The fully factored form of an expression can be useful in solving equations and inequalities. For example, if we have an equation like 27x^3 + 7x^2 = 0, we can factor the left-hand side of the equation as 7x^2(3x + 1) = 0. This tells us that either 7x^2 = 0 or 3x + 1 = 0. We can then solve each of these equations separately to find the solutions to the original equation.
- When factoring an expression, always look for the greatest common factor (GCF) of the terms.
- Use the distributive property to multiply the factors together and check if the factored form is correct.
- The fully factored form of an expression can be useful in solving equations and inequalities.
- Not factoring out the greatest common factor (GCF) of the terms.
- Not using the distributive property to multiply the factors together and check if the factored form is correct.
- Not simplifying the expression as much as possible.
Q: What is the fully factored form of 27x^3 + 7x^2?
A: The fully factored form of 27x^3 + 7x^2 is 7x^2(3x + 1).
Q: How do I factor out the greatest common factor (GCF) of the terms?
A: To factor out the GCF, you need to divide each term by the GCF. In this case, you divide 27x^3 by 7x^2 and 7x^2 by 7x^2.
Q: What is the distributive property, and how do I use it to multiply the factors together?
A: The distributive property is a rule that states that a(b + c) = ab + ac.

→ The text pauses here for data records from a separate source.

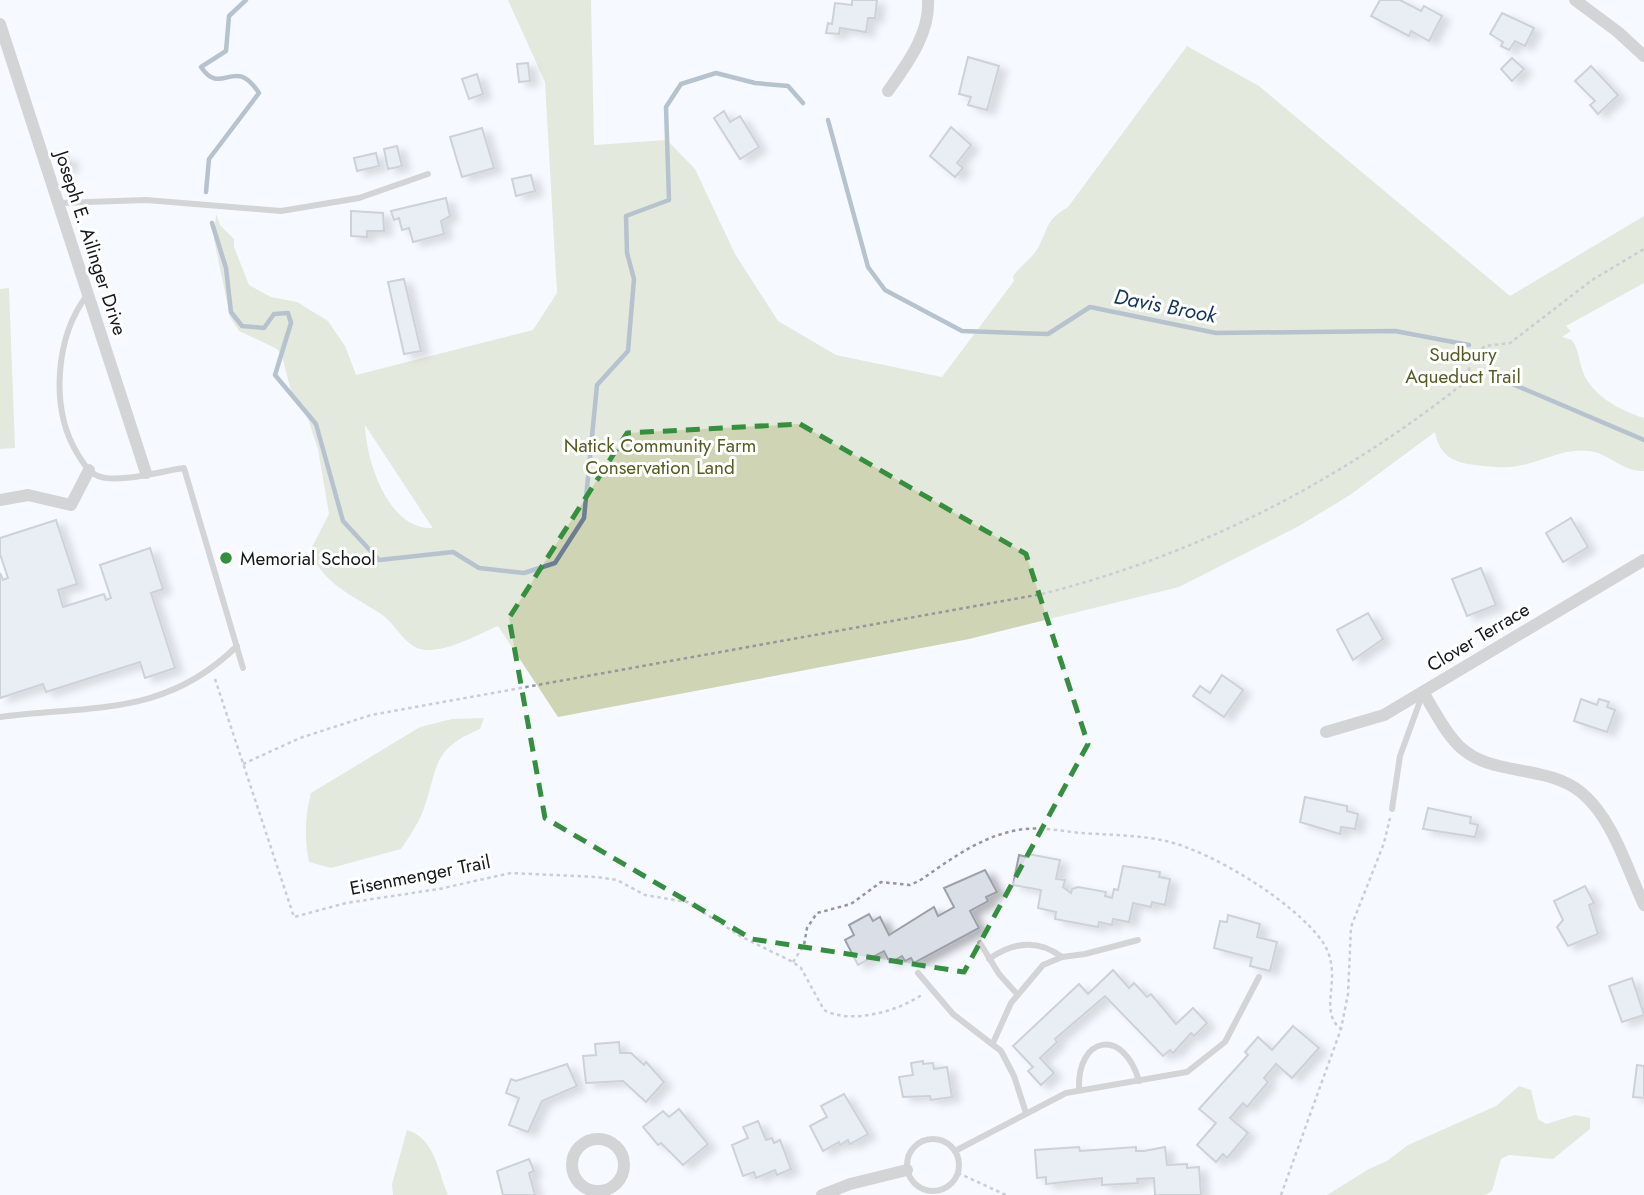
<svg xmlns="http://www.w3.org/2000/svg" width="1644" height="1195" font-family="Jost,sans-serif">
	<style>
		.green { fill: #ced4b4; fill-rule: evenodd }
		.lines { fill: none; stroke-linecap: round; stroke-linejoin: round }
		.stream { stroke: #6c7e94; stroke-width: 4.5 }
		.building { fill: #d9dee7; stroke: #9ca0a9; stroke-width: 2; filter: url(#shadow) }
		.path { stroke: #95979c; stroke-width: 2.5; stroke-dasharray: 3.5 3.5; stroke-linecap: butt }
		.lane { stroke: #a9a7a3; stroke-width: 6 }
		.street { stroke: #a9a7a3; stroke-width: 12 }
		.marked { fill: none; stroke: #348f3f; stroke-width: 5; stroke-dasharray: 14 9; stroke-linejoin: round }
		.poi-dot { fill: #348f3f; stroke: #fff; stroke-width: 2.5 }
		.labels { text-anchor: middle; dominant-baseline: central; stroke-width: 6; stroke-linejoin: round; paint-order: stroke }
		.street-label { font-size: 19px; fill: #15171a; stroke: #fff }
		.park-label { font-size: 19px; fill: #555c21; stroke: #fff }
		.poi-label { font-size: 19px; fill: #15171a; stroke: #fff; text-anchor: start }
		.water-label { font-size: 21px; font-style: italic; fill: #12345c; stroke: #fff }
	</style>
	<defs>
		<filter id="shadow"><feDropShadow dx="8" dy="4.5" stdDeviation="3.5" flood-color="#0004"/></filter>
	</defs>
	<rect width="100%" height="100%" fill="#f6f9ff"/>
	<g class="green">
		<path d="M508,0H591L594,145L667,140L695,169L735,254L778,321L836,355L942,377L1014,281L1013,276C1021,265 1033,258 1039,246C1050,225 1045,221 1068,207L1187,46L1259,86L1510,296L1644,216V283L1566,326L1571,331L1562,337L1572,340C1578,349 1578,355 1581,366C1588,394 1619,410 1644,418V471C1622,472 1609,453 1589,451C1562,447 1535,466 1509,467C1498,468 1487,466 1476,465C1453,463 1439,455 1435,432L1350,495L1299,526L1179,587L969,639L558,717L498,626C476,635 450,651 426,650C407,649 398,628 385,617C358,597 320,585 311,549L329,514L318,449L308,419L292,395L282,356L277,349L239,331L230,317L214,239L216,214L220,225L234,239V247L249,285L271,297L297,302L328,321L345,346L356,375L533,330L557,293L545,82ZM365,425L432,527V528C388,530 366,460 365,425Z"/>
		<polygon points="9,288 15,448 0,449 0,289"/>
		<path d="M484,718L480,729C430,750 439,767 423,811C418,824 409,837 401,849L331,868L309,862C304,838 305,816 311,793L420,727L452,719Z"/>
		<polygon points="1519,1086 1531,1090 1538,1119 1546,1124 1575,1115 1590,1118 1590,1129 1553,1159 1509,1155 1501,1159 1492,1191 1485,1195 1327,1195 1369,1169 1387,1161 1408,1145 1496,1106"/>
		<path d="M407,1130C435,1138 438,1172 448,1195H393L392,1184Z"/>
	</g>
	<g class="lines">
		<g class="stream">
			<polyline points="828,120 868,267 885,290 962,331 1048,334 1090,307 1216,333 1395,331 1469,345"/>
			<path d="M206,192L209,159L259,93C234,54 222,98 201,67L226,51L229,16L246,0"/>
			<polyline points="212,223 226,268 231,312 242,326 264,328 274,314 288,313 291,323 275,375 316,424 343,521 379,560 453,552 479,568 524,573 555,563 584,518 597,385 628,351 634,279 627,253 626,216 669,200 666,107 681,84 716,73 755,83 788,86 803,103"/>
			<polyline points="1496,377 1644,440"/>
		</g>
	</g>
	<g class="building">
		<polygon points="852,0 877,0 875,18 868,18 866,32 840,28 839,34 826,33 828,23 832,24 835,3 852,5"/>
		<polygon points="1380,0 1400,0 1421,11 1424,6 1442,16 1429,41 1411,31 1409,36 1371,16"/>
		<polygon points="1502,13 1534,28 1525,46 1515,41 1509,50 1501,46 1503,42 1490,34"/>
		<polygon points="968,57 999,66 987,110 968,105 971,97 959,94"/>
		<polygon points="1512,58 1524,69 1512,81 1501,69"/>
		<polygon points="528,63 530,81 519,82 517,64"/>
		<polygon points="1591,66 1618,95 1598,114 1590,105 1595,101 1575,81"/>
		<polygon points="477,74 483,94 469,99 462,79"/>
		<polygon points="724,111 730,122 740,116 759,147 740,159 714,118"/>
		<polygon points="951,127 971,145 957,163 963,168 955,177 930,156"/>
		<polygon points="482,128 494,168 462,177 450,137"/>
		<polygon points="397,146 402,166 388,169 384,149"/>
		<polygon points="376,153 379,166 357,171 354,158"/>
		<polygon points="68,156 71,166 60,169 57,159"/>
		<polygon points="531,175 535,191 516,196 512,179"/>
		<polygon points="446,198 450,216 441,221 444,234 413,242 409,228 402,230 399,218 394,220 391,211"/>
		<polygon points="351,211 383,213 384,231 367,231 367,237 351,236"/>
		<polygon points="404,279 421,351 404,354 388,282"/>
		<polygon points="1571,518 1588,547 1563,562 1546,533"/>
		<polygon points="56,520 77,584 58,590 63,607 104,594 106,600 111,598 100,565 150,548 163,589 151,593 175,668 145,678 140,662 46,692 43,684 0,698 0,573 3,580 8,578 0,554 0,538"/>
		<polygon points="1481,568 1496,605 1467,616 1452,579"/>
		<polygon points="1368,613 1383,639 1353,660 1337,630"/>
		<polygon points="1222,675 1243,690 1224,717 1193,696 1200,686 1210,693"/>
		<polygon points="1581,699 1597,705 1599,699 1609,702 1607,707 1615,710 1607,732 1574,721"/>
		<polygon points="1305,797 1347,806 1347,811 1358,814 1355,829 1341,827 1340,834 1300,822"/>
		<polygon points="1428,808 1471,817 1470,823 1478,825 1475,837 1423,829"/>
		<polygon points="1028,854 1060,860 1056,879 1065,880 1063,887 1071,893 1072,889 1078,887 1106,892 1105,896 1112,898 1114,889 1118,890 1123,866 1160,872 1159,877 1170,879 1165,905 1152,902 1151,907 1133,903 1129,922 1113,919 1112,925 1099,922 1098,927 1055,919 1056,912 1038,908 1041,890 1013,885 1019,855 1027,857"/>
		<polygon points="985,870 997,892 986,897 988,901 970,911 979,928 914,963 911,958 905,961 902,956 890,963 884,951 858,965 845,940 854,935 849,925 869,914 873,921 880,917 889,935 934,907 938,916 954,907 944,888"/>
		<polygon points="1585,886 1594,903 1589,905 1598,934 1568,946 1557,927 1563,920 1554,901"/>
		<polygon points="1228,915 1260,924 1257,937 1277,942 1270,971 1250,966 1252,958 1214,948 1220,921 1227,922"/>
		<polygon points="1113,970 1129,988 1134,983 1147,997 1151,994 1176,1024 1193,1008 1207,1023 1194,1036 1191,1033 1173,1053 1170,1050 1163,1056 1105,996 1055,1039 1057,1042 1040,1058 1054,1073 1041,1085 1028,1071 1033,1067 1013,1046 1079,984 1088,994"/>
		<polygon points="1632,978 1644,1015 1622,1022 1609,986"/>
		<polygon points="1293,1026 1319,1048 1292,1078 1276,1064 1264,1078 1268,1082 1247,1107 1243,1103 1230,1118 1248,1133 1227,1158 1223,1154 1216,1162 1197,1145 1216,1123 1199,1109 1248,1055 1245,1052 1258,1037 1272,1050"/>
		<polygon points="619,1042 620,1053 631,1053 644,1065 646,1062 664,1082 646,1102 623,1081 586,1083 583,1056 596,1055 595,1044"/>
		<polygon points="923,1061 923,1064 933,1063 934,1069 947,1067 952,1097 931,1100 930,1096 903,1097 899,1077 913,1075 911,1063"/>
		<polygon points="567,1064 577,1086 542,1101 528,1132 509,1125 519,1098 506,1093 511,1079 516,1081"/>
		<polygon points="1637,1065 1644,1066 1644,1098 1633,1097"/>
		<polygon points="844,1094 868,1134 850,1144 848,1140 840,1145 839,1142 823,1151 810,1126 827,1117 821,1106"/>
		<polygon points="679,1109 708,1144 683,1165 661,1143 658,1145 643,1127 663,1111 669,1117"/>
		<polygon points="758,1121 766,1140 772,1138 774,1143 780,1140 791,1169 777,1175 775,1170 756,1178 754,1172 743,1176 732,1145 748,1138 743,1127"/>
		<polygon points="1079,1147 1080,1151 1136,1147 1136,1151 1144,1151 1165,1147 1167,1165 1187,1164 1187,1168 1199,1167 1201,1195 1155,1195 1154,1178 1137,1179 1138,1183 1102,1185 1102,1178 1046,1184 1046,1177 1037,1178 1035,1150"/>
		<polygon points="529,1159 534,1171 529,1173 535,1195 503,1195 497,1171"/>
	</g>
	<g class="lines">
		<g class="path">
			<path d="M215,679L294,917L346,903L439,889L511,873L597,877L617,880L645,895L687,902L742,937L793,962L801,968L824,1010C851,1025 899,1011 923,994"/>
			<path d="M243,764L300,738L371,715L1042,594C1200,554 1341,481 1469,379V360L1485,346L1510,343L1592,280L1644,249"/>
			<path d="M793,962L804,945L807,928L817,913L851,904L881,882L910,885L919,881C950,860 979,837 1018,830C1039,826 1060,831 1081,833C1110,835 1139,835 1166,841C1213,852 1294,902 1322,941C1346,975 1316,1010 1341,1029"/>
			<polyline points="958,1173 1006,1195"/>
			<polyline points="1281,1195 1341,1029 1348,994 1351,927 1384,843 1390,818"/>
		</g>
		<g class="lane">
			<polyline points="59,203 146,200 281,211 359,198 428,174"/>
			<path d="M88,294C55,336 50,408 77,453C82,461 88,472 98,476C117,484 162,471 184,468L243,668"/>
			<path d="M0,717C92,705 165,717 237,646"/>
			<polyline points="1392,809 1400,756 1423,693"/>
			<polyline points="980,943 999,974 1017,994"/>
			<path d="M989,959C1013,942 1038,939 1062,957"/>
			<polyline points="918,973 953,1014 1001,1051 1014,1076 1026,1113"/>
			<polyline points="993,1043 1011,1003 1043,965 1062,957 1085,954 1138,940"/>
			<path d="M1079,1089C1077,1037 1123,1026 1139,1081"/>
			<circle cx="933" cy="1165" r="26"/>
			<polyline points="955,1151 1066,1093 1187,1072 1225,1042 1259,977"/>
		</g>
		<g class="street">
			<polyline points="1575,0 1618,32 1644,56"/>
			<polyline points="0,24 146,473"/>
			<path d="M888,91C907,64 930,34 928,0"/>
			<polyline points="0,500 28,495 71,505 89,470"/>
			<path d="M1423,692C1434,710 1444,731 1459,746C1492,778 1546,763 1582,793C1613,819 1627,869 1644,905"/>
			<polyline points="1326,732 1384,715 1644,560"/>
			<circle cx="598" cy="1165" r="26"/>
			<polyline points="822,1195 850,1184 907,1170"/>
		</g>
	</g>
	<path d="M0 0H1644V1195H0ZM800,424L1026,554L1088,744L964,972L752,939L545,818L509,618L627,433Z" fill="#f6f9ff" fill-opacity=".55" fill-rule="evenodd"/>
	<path class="marked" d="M800,424L1026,554L1088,744L964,972L752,939L545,818L509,618L627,433Z"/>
	<circle class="poi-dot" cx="226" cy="558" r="7"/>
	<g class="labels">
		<g class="street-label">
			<text transform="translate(91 243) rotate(72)">Joseph E. Ailinger Drive</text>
			<text transform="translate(1478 637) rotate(-31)">Clover Terrace</text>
			<text transform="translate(420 875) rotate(-11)">Eisenmenger Trail</text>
		</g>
		<g class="park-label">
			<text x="1463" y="354">Sudbury<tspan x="1463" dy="22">Aqueduct Trail</tspan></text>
			<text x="660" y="445">Natick Community Farm<tspan x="660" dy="22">Conservation Land</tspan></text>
		</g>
		<g class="poi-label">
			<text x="240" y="558">Memorial School</text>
		</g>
		<g class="water-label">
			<text transform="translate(1165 306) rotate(11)">Davis Brook</text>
		</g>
	</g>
</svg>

To use it to multiply the factors together, you need to multiply each term in the first factor by each term in the second factor.
Q: How do I check if the factored form is correct?
A: To check if the factored form is correct, you need to multiply the factors together and see if you get the original expression.
Q: What are some common mistakes to avoid when factoring an expression?
A: Some common mistakes to avoid when factoring an expression include not factoring out the greatest common factor (GCF) of the terms, not using the distributive property to multiply the factors together, and not simplifying the expression as much as possible.
Q: Why is the fully factored form of an expression important?
A: The fully factored form of an expression is important because it can be useful in solving equations and inequalities. It can also help you to simplify complex expressions and make them easier to work with.
Q: Can you give an example of how to use the fully factored form of an expression to solve an equation?
A: Yes, here is an example. Suppose we have an equation like 27x^3 + 7x^2 = 0. We can factor the left-hand side of the equation as 7x^2(3x + 1) = 0. This tells us that either 7x^2 = 0 or 3x + 1 = 0. We can then solve each of these equations separately to find the solutions to the original equation.
Q: What are some tips and tricks for factoring expressions?
A: Some tips and tricks for factoring expressions include looking for the greatest common factor (GCF) of the terms, using the distributive property to multiply the factors together, and simplifying the expression as much as possible.
Q: Can you give some examples of expressions that can be factored using the greatest common factor (GCF)?
A: Yes, here are some examples. Suppose we have an expression like 12x^2 + 18x. We can factor out the greatest common factor (GCF) of 6x to get 6x(2x + 3). Another example is the expression 24x^3 + 12x^2. We can factor out the greatest common factor (GCF) of 12x^2 to get 12x^2(2x + 1).
In conclusion, the fully factored form of 27x^3 + 7x^2 is 7x^2(3x + 1). This is the simplest form of the expression, and it can be obtained by factoring out the greatest common factor (GCF) of the two terms. The fully factored form of an expression can be useful in solving equations and inequalities, and it is an important concept in algebra.